Care and risk assessments had been completed before people used the service and when their needs had changed. A record was held of their preferences, interests and diverse needs. People told us that staff members consulted them and encouraged them to make their own decisions. People had access to planned activities that were tailored to their needs and choices.

Is the service well led?

All of the staff spoken with had a good understanding of the whistleblowing policy. Quality assurance processes were being further developed. Most people using the service and all staff said they had felt listened to when they made a suggestion or raised their concerns. People using the service told us that they were sometimes included in discussions about any planned changes to the live-in carer they were going to be provided with.

During a check to make sure that the improvements required had been made

We carried out this review to follow up concerns identified at our previous inspection of 27 November 2013. These concerns related to the absence of staff training in dementia. This meant that people living with dementia were at risk of receiving care and support from staff who had not been sufficiently trained.

We also noted at this inspection that only one of the six staff members who should have received an appraisal at the time of the November inspection had actually been appraised.

This review established that improvements had been made. Dementia training for staff had been implemented and staff appraisals were up to date. This meant that the service was effective in ensuring that people were supported by staff who were suitably trained and appraised.

27 November 2013

During a routine inspection

We spoke with three people receiving support from Purely Care.
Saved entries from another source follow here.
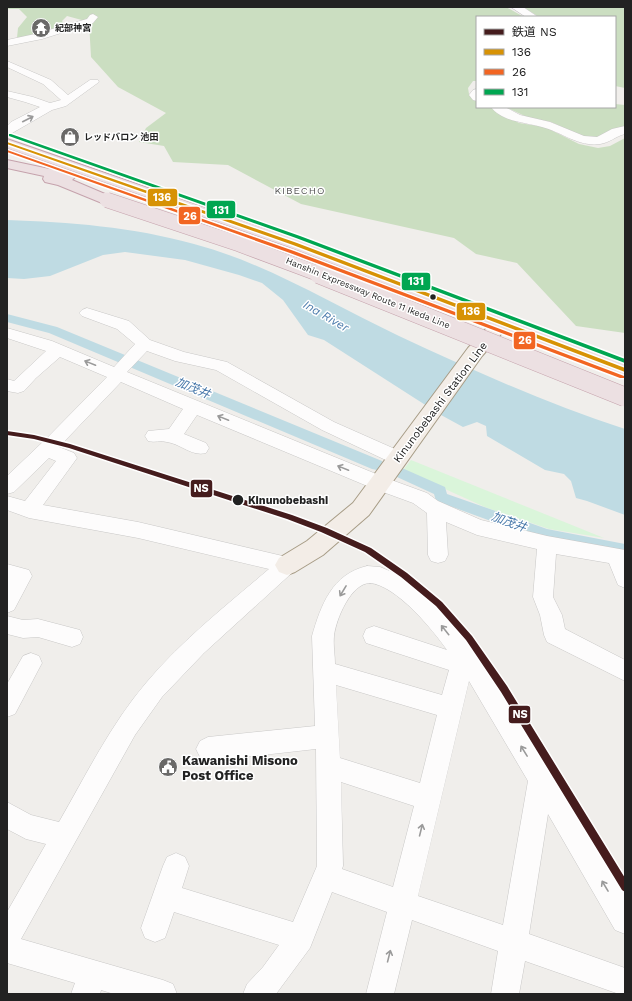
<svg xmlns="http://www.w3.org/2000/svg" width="632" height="1001" font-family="'Work Sans','Noto Sans JP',sans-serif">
	<rect width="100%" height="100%" fill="#f0eeeb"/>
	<g fill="#cbdec1">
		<path d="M7,7H506L524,17H477V81H473L468,88L469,94L477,99V107H490L519,123L545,127L579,144L598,148L610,146L625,138V333L576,326L517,263L476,254L454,238L301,204L228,165L173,162L164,146L139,142L146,128L166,113L118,87L91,57L89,22L67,16L62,21L68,29L28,40L17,38L18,28L27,17L19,9H7Z"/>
		<path d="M523,7H625V88L615,86V17H539Z"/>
		<path d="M615,104L625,105V128L601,137L587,138L551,122L527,117L505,107H615Z"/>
	</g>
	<path fill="#daf5da" d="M411,460L604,538L549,529L487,508L403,470Z"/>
	<path fill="#bfdbe3" d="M7,220C69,222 133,227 194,244C266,263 331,304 399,336C472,370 548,404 625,429V515L587,501L576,498L571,481L564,474L545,470L487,436L486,426L477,422L463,427L441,415L324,340L308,335L283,300L262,283L239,275L185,260L125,252L103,255L50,276L24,279L7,278Z"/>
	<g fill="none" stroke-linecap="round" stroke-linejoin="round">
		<g fill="#bfdbe3" fill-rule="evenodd">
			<path d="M7,314L57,327L382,461L384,465L382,469L377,470L372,469L49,333L7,322Z"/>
			<path d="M402,468L445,487L447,494L547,529L625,544V556L546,541L436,501L434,494L397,477L395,473L397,469Z"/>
		</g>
		<g stroke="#c9c8c7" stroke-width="1">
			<g id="minor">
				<path d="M511,7H523L538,17H526Z"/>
				<path d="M93,14L98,17L93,23L42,39L7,46V40L35,34L87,19L90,15Z"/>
				<path d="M7,61L51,80L68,95L90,80H98L99,82L66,106L52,110L7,136V126L11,122L40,107L25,102L7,97V91L33,97L50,103L61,100L43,84L7,67Z"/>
				<path d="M477,89V101L473,100L469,95L473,90Z"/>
				<path d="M491,107H505L520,115L550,122L584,136L597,137L612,129L625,126V134C616,136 609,143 600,144C578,147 562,132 542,127C526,122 502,122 491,107Z"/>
				<path d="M87,308L129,321L150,340L184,352L227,362L334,422L404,453L407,458L404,463L398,465L392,463L322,430L216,370L175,361L147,351L127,372L386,478L427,493L438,501L481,520L547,536L625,550V588L618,585L609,563L556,554L553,597L562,615L565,629L625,660V681L547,642L544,635L540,615L533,597L537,549L477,535L446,522L448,555L445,561L438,563L431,561L428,555L427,513L413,503L372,488L197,415L184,434L206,443L209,448L206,453C192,457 181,444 167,442C160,440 155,443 148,441L145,436L148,431L169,429L183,409L121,382L59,447L74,453L77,458L43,505L138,522L287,557L294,559L297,565L294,571L204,653L162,697L135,735L21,939L163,980L173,984L177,994H114L101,990L100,994H71L75,983L7,963V912L46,844L26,839L7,829V802L31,815L59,822C86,775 111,724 146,683C182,640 227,605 269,569L138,538L29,518L7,510V496L25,501L56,461L49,458L14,492L7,494V476L48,437L107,377L60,357L36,378L24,391L18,393L7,391V379L14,381L46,351L7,338V328L52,341L114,367L135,344L117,329L82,316L79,313L82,310Z"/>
				<path d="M7,564L29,570L32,576L14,610L7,613L8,582H7Z"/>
				<path d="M367,566L380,567L392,572L420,591L436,605L472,647L550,770L625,895V934L615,930L548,814L529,934L625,968V994H619L525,961L519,994H491L498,951L412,920L394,994H366L387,912L332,892L310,948L276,994H243L247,984L263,967L279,945L174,912L165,938L155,942L145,938L141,928L163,866L167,857L176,853L185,857L189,866L182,888L293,922L317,866L316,749L208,761L200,757L196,749L200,741L208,737L315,726L312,636C321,605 332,574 367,566ZM370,583C396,585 433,630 447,650L374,626L366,629L363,636L366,643L449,670L442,695L335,664C335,655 333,645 334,636C336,619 351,583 370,583ZM469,681L528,781L503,925L418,896ZM336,685L437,715L420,783L340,758ZM341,782L414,806L393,887L342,869L343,866Z"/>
				<path d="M7,616L23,620L38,619L80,630L83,637L80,644L72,647L38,637L23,638L7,634Z"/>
				<path d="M31,653L39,656L42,663L15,714L7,717V684L23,656Z"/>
			</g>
		</g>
		<g stroke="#a79c86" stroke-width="2">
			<path id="major" d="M502,316L508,318L511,322L508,326L482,356L369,515L323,555L295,572L287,575L279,572L275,565L279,558L307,541L353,503L468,348L496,318Z"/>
		</g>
		<g stroke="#c5a2ac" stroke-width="2">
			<g id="highway">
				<path d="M7,139L301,241L625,363V376L289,247L7,148Z"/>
				<path d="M7,160L73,174L75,177L72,180L112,197L115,200L112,203L107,205L102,203L58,185L45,182L43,179L44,176L7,168Z"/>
			</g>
		</g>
		<use href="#minor" fill="#fdfcfc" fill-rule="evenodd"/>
		<use href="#major" fill="#f3ede7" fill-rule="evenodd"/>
		<use href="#highway" fill="#ece0e2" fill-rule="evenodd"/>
		<g stroke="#c5a2ac" stroke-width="16" stroke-linecap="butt">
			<path id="highway-bridge-far1" d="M107,200L239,244L322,275"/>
		</g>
		<g stroke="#c5a2ac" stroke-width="20" stroke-linecap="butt">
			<path id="highway-bridge" d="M319,274L625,397"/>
		</g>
		<use href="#highway-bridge-far1" stroke="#ece0e2" stroke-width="15"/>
		<use href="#highway-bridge" stroke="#ece0e2" stroke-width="19"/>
		<g stroke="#fff" stroke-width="3">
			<path id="bus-1" d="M7,142L297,243L625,368V372L293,245L7,144Z"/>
		</g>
		<g stroke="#fff" stroke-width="3">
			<path id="bus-2" d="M7,150L294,251L624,376L625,377L624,378H620L290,253L7,152Z"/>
		</g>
		<g stroke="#fff" stroke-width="3">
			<path id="bus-3" d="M9,134H11L300,236L625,359V363L296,238L9,136Z"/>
		</g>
		<use href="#bus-1" fill="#d79205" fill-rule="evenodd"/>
		<use href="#bus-2" fill="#f26522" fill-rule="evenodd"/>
		<use href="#bus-3" fill="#00a651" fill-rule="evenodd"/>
		<g stroke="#fff" stroke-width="3">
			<path id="rail-1" d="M7,431L34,435L70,444L292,515L327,528L371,548L407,573L442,602L472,636L507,686L625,878V892L622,890L501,692L466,640L436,606L401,577L365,552L321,532L287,519L69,448L34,439L7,435Z"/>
		</g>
		<use href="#rail-1" fill="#451c1d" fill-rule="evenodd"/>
	</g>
	<defs><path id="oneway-shaft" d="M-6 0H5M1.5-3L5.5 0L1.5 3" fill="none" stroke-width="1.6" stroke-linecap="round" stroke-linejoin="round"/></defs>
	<g stroke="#9a9a9a">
		<use href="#oneway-shaft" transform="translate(28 119) rotate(-27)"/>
		<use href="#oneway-shaft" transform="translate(90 363) rotate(-158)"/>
		<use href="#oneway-shaft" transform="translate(223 418) rotate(-158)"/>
		<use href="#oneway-shaft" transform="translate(343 468) rotate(-158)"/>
		<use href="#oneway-shaft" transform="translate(343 591) rotate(121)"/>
		<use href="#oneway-shaft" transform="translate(445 630) rotate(-129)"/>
		<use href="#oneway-shaft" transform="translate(524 751) rotate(-122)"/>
		<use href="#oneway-shaft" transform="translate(421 830) rotate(-76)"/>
		<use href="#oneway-shaft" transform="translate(605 886) rotate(-121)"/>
		<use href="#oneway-shaft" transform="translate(389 956) rotate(-76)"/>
	</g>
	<defs>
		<g id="temple-disc" transform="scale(1)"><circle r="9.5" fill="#6a6968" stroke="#fff"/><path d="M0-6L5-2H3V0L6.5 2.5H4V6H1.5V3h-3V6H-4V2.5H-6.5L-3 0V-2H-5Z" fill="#fff"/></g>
		<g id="shop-disc" transform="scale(1)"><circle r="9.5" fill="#6a6968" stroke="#fff"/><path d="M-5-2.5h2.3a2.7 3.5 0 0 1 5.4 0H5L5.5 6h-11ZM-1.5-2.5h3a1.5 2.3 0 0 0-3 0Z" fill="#fff"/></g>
		<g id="civic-disc" transform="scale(1)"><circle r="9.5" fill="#6a6968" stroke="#fff"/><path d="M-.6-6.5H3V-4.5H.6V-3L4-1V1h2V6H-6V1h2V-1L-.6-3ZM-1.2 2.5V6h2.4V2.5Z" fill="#fff"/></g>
	</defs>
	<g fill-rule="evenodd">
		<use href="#temple-disc" x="41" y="28"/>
		<use href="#shop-disc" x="70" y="137"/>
		<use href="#civic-disc" x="168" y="767"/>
	</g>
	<g fill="#222" stroke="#fff" stroke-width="1.5">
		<circle cx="433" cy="297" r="3.5"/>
		<circle cx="238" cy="500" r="6"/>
	</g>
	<g text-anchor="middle" stroke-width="3" stroke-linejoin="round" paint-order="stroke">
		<g font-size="9" font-weight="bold" fill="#222" stroke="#fff" text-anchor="start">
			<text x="55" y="31">紀部神宮</text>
			<text x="84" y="140">レッドバロン 池田</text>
		</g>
		<g font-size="9" fill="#222" stroke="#fff">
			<text transform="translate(368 293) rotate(22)" y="3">Hanshin Expressway Route 11 Ikeda Line</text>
		</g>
		<g font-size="10" letter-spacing="1" fill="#555" stroke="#fff">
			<text x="300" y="194">KIBECHO</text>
		</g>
		<g font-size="11" fill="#222" stroke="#fff">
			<text transform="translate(440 402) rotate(-53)" y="4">Kinunobebashi Station Line</text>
		</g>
		<g font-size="11" font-weight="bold" fill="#222" stroke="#fff" text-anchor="start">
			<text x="248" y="504">Kinunobebashi</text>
		</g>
		<g font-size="12" font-style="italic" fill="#4a7aab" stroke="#fff">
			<text transform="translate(326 316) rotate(30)" y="4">Ina River</text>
			<text transform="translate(193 388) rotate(23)" y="4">加茂井</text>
			<text transform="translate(509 522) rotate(20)" y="4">加茂井</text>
		</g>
		<g font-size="13" font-weight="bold" fill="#222" stroke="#fff" text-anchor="start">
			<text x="182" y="765">Kawanishi Misono<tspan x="182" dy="15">Post Office</tspan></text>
		</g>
	</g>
	<g stroke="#fff" stroke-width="1.5">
		<rect x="147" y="188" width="31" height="19" rx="4" fill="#d79205"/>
		<rect x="206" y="200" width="30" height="19" rx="4" fill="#00a651"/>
		<rect x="178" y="206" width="23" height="19" rx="4" fill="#f26522"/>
		<rect x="401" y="272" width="30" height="19" rx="4" fill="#00a651"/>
		<rect x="456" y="302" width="30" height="19" rx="4" fill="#d79205"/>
		<rect x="513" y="331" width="23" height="19" rx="4" fill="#f26522"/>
		<rect x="190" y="479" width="23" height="19" rx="4" fill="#451c1d"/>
		<rect x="508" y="705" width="23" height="19" rx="4" fill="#451c1d"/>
	</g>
	<g font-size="11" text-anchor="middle" font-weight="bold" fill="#fff">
		<text x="162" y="201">136</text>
		<text x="221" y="214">131</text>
		<text x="190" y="220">26</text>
		<text x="416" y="285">131</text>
		<text x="471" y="315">136</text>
		<text x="525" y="344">26</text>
		<text x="201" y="492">NS</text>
		<text x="520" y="718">NS</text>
	</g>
	<rect width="632" height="1001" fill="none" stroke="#222222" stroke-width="16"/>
	<rect x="476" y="16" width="140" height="92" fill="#ffffff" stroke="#a7a7a7"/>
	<rect x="484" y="29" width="20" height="6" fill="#451c1d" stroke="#a7a7a7"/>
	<text x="512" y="36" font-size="12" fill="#222222">鉄道 NS</text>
	<rect x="484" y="49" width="20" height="6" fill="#d79205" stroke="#a7a7a7"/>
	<text x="512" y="56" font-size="12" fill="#222222">136</text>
	<rect x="484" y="69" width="20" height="6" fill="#f26522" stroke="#a7a7a7"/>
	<text x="512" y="76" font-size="12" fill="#222222">26</text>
	<rect x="484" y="89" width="20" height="6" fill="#00a651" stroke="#a7a7a7"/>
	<text x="512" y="96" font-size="12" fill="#222222">131</text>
</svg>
One person said, 'I have no grumbles at all.' Another person told us, 'They look after me. All of the carers are okay.' We asked the person we visited whether staff assisted them when needed and whether they felt safe. They confirmed that they did.

The service users or relatives told us that they or their family members were treated with consideration and respect. We were also told that staff respected people's belongings and homes. One relative told us that staff looked after their family member's home '.as if it were their own.'

Care plans were fully reviewed every six months or sooner if people's circumstances required. We noted timely reviews on each of the four care plans we looked at. Assessments of risk were made and plans were in place to reduce identified risks.

Systems were in place to ensure that prospective employees had been vetted and were suitable for their role. A training schedule was in place for staff. However due to the needs of several service users staff training was required in dementia so that people could be better supported. We also noted that staff appraisals were overdue.

Systems were in place to assess and monitor the quality of the service provided. However, we found that improvements could be made regarding the annual survey to obtain a more meaningful response in future.

4 March 2013

During a routine inspection

We looked at records, spoke with staff and with two people. We also spoke with relatives or those acting on behalf of people. People told us they were consulted about what care and support they needed and we saw that they signed their care plans to show they had been involved and also agreed with the contents. One person said that the support they received was, "Everything you require". We were told that people were offered choices throughout the day and that staff, "Knew what they were doing". We saw that people's support packages were kept under regular review and changes made if necessary to ensure the person received the care they needed.

Staff received training that was appropriate to their role. A carer told us they were always being offered training and that update training was provided each year. This included training about the safe handling and administration of medicines. Staff were supported in their role and were able to obtain guidance and support at any time.

People knew how to complain and felt able to do so. They told us they would be listened to and action taken if necessary. We saw that the service had a complaints procedure in place that was provided in any format or language as required. Complaint records showed that concerns were dealt with quickly and fully investigated.